Today the Women’s Refugee Commission joins other organizations in marking Disaster Risk Reduction Day, and the critical role that this work plays in reducing the health and protection risks of women and girls in crises. Natural disasters now account for 42.3 million of the world’s displaced people. The impact of such disasters has expanded over the past two decades, and they are now responsible for half of the globally displaced. As an organization that has spent more than 20 years advocating for an effective, gender-sensitive response to disasters, we understand the pivotal role that preparation can play in protecting and empowering the most vulnerable populations in the midst of crisis—women and girls.

That women are disproportionately affected by disasters is well documented: 90 percent of those killed in the 1991 cyclone in Bangladesh and 80 percent of those who died in the 2004 tsunami were women and girls. The inequity exhibited in these numbers should shock us and move us—as members of the global community—to action. Gender differences in the loss of lives due to natural disasters are directly linked to women’s economic and social rights before the crisis, which impact their survival skills and their ability to access warning systems and rescue mechanisms.

For women and girls who do survive these events, the immediate impacts of a disaster — displacement, sexual violence and exploitation, disruptions in health services and the loss of financial security within a family unit—can lead to devastating, long-term effects, including school drop-out, early and forced marriage, trauma, an increased labor burden, increased rates of sexually transmitted infections, including HIV, and unintended pregnancy.
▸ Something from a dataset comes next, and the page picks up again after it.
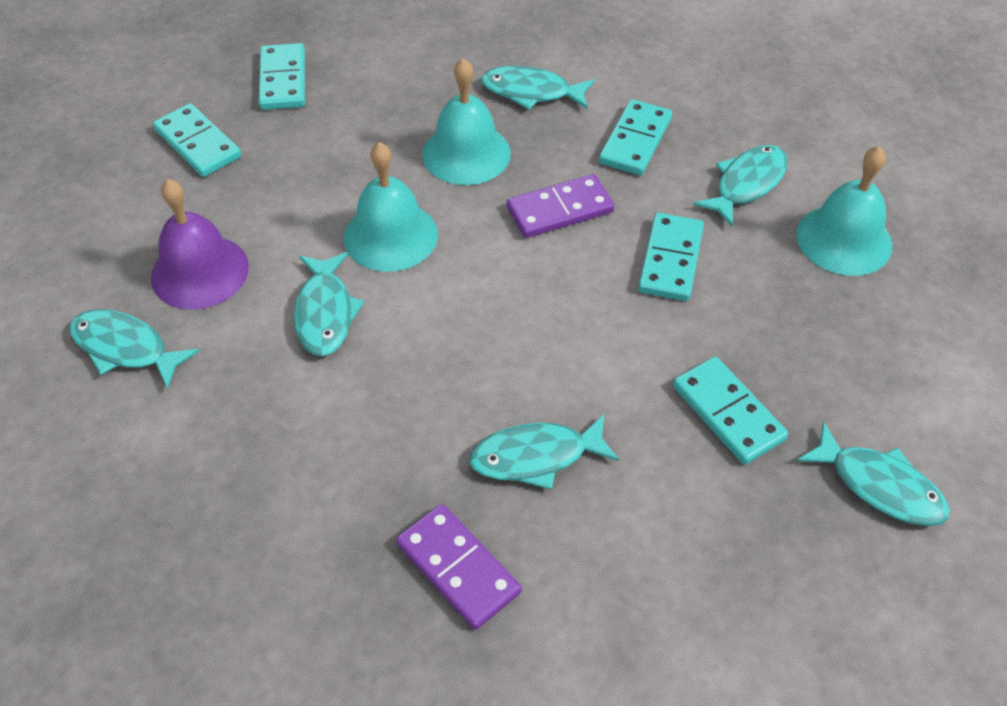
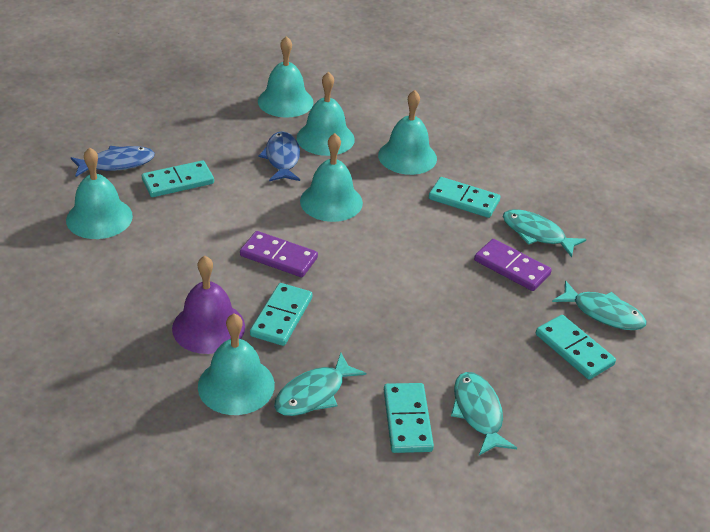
blue fish: none = 0 -> [71,146,155,177] [259,132,300,181] = 2
turquoise bell: [344,142,438,272] [422,58,511,185] [796,146,892,276] = 3 -> [66,147,133,239] [198,314,275,415] [258,36,314,118] [297,72,355,156] [300,133,363,222] [378,90,437,175] = 6
turquoise fish: [70,309,199,389] [294,252,364,356] [469,414,619,490] [481,66,595,110] [693,145,788,226] [797,422,950,526] = 6 -> [274,353,366,416] [451,372,517,455] [503,209,586,257] [552,281,646,330] = 4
Such experiences compromise a young girl’s ability to realize her own rights over the long term, and immediately place her at higher risk for reproductive health illnesses and related death.

Preparation, through disaster risk reduction efforts, has the potential to improve resiliency, response and recovery and thereby protect women and girls when disaster strikes. The Women’s Refugee Commission advocates for the involvement of communities (and specifically women, girls and vulnerable groups) from the beginning of preparedness planning. We believe that, with such involvement a population, including the most vulnerable, can be provided with the equitable protection they deserve. They can assist in identifying their own vulnerabilities, suggest early warning systems which they themselves can access, ensure their own inclusion in monitoring systems and share steps that can be taken to help them be prepared and more resilient.  

On this day, we look forward optimistically, with a vision to improve the resiliency of women and girls if, and when, they do face a crisis.